**** SUPPLIED DATA

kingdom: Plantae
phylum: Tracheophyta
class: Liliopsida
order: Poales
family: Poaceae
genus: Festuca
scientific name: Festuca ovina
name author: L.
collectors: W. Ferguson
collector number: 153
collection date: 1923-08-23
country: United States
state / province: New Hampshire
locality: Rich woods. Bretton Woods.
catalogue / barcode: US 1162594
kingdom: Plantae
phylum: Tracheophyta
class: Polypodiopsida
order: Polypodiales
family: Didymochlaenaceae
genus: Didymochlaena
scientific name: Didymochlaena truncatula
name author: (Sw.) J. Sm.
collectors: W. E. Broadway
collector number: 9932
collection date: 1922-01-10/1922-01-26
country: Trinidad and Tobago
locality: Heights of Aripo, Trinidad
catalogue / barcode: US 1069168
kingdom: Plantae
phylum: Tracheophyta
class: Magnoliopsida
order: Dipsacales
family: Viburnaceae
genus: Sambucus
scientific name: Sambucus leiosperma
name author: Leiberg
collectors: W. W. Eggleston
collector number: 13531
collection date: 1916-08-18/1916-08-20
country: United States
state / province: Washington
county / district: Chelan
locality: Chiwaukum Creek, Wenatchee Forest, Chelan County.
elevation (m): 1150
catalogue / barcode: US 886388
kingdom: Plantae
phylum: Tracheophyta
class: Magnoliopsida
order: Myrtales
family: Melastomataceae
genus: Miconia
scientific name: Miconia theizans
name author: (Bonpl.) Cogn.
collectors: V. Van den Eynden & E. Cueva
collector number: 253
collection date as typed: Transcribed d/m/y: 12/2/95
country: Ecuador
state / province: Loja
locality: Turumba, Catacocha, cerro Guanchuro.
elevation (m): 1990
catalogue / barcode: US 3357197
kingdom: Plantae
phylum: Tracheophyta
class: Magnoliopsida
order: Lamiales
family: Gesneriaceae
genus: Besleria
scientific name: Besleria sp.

********

_THE EXERCISE_: Starting with the line that contains "collector number: 13531" and going on through the end of the records, change every "locality" to "site". Give back only those lines, with nothing else altered.

_RESPONSE TO THIS EXERCISE_:
collector number: 13531
collection date: 1916-08-18/1916-08-20
country: United States
state / province: Washington
county / district: Chelan
site: Chiwaukum Creek, Wenatchee Forest, Chelan County.
elevation (m): 1150
catalogue / barcode: US 886388
kingdom: Plantae
phylum: Tracheophyta
class: Magnoliopsida
order: Myrtales
family: Melastomataceae
genus: Miconia
scientific name: Miconia theizans
name author: (Bonpl.) Cogn.
collectors: V. Van den Eynden & E. Cueva
collector number: 253
collection date as typed: Transcribed d/m/y: 12/2/95
country: Ecuador
state / province: Loja
site: Turumba, Catacocha, cerro Guanchuro.
elevation (m): 1990
catalogue / barcode: US 3357197
kingdom: Plantae
phylum: Tracheophyta
class: Magnoliopsida
order: Lamiales
family: Gesneriaceae
genus: Besleria
scientific name: Besleria sp.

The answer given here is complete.